Siyonistlerin Akdeniz'deki manevra alanı daralıyor

Bundan önce Siyonist rejim, Akdeniz'de gömülü olan enerji kaynaklarından en çok yararlananlardan biriydi ve Lübnan ve Suriye'nin son on yılda yaşadığı kriz durumu göz önüne alındığında, Akdeniz'in petrol ve doğal gaz zenginliklerinden yararlanmak için uzun süreli bir fırsata sahipti ve küresel enerji piyasasının kutuplarından biri hâline gelmek ve bölgenin siyasi ve ekonomik gelişmelerinde rol oynamak düşüncesindeydi.

Ukrayna savaşı sonucunda Amerika ve Avrupa'da yaşanan büyük enerji krizinin ardından İsrail, Lübnan ile ihtilaf konusu olan tüm bölgeden gaz çıkararak Rusya'nın Avrupa'daki gaz kaynaklarına alternatiflerden biri olarak kendini tanıtmaya çalışıyordu.

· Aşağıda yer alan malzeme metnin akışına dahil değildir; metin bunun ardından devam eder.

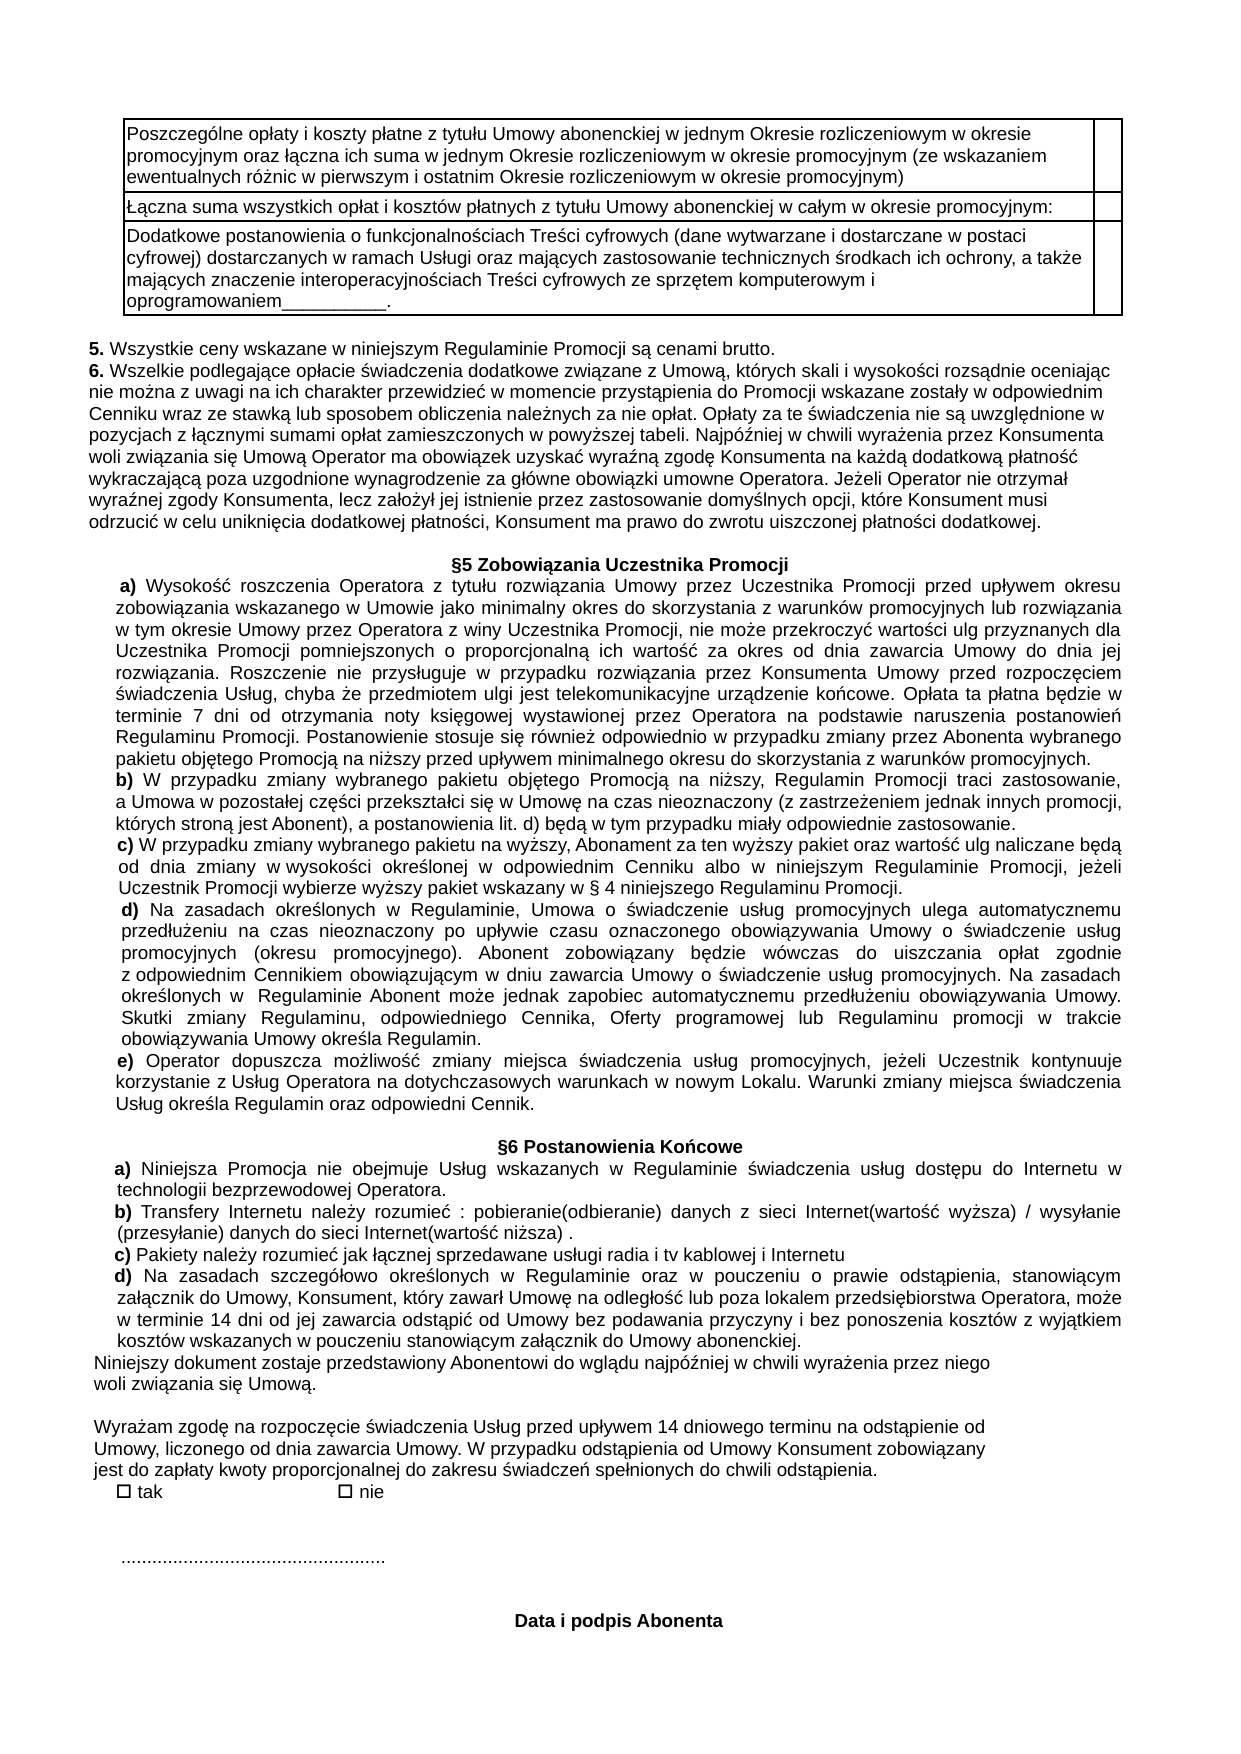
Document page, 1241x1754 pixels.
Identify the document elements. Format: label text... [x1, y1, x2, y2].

Bu rejim ayrıca, iki boru hattının (Kıbrıs ve Türkiye) inşası yoluyla, aynı zamanda yüksek tüketimli Avrupa pazarına gaz ihraç etmeye çalışıyordu.

Ancak mevcut şartlarda ve Lübnan'ın Tel Aviv'i bu ülkenin deniz sınırlarından geri itme ve petrol ve gaz zenginliklerini geri getirme başarısının yanı sıra Lübnan ve Suriye'nin deniz sınırlarını belirlemek için Beyrut ve Şam'ın iki tarafın ekonomik çıkarları doğrultusunda ve ikili ilişkiler sayesinde imzalayacağı yeni anlaşmanın sayesinde, Siyonistler ve müttefikleri için Akdeniz'de manevra alanı daha dar olacaktır. Lübnan'ın ekonomi uzmanları, bu ülkenin bölgedeki petrol zengini ülkeler arasında yer almak ve en azından kendi yakıt ve elektrik krizini çözmek için Akdeniz'deki enerji kaynaklarından yararlanabileceğine inanıyor.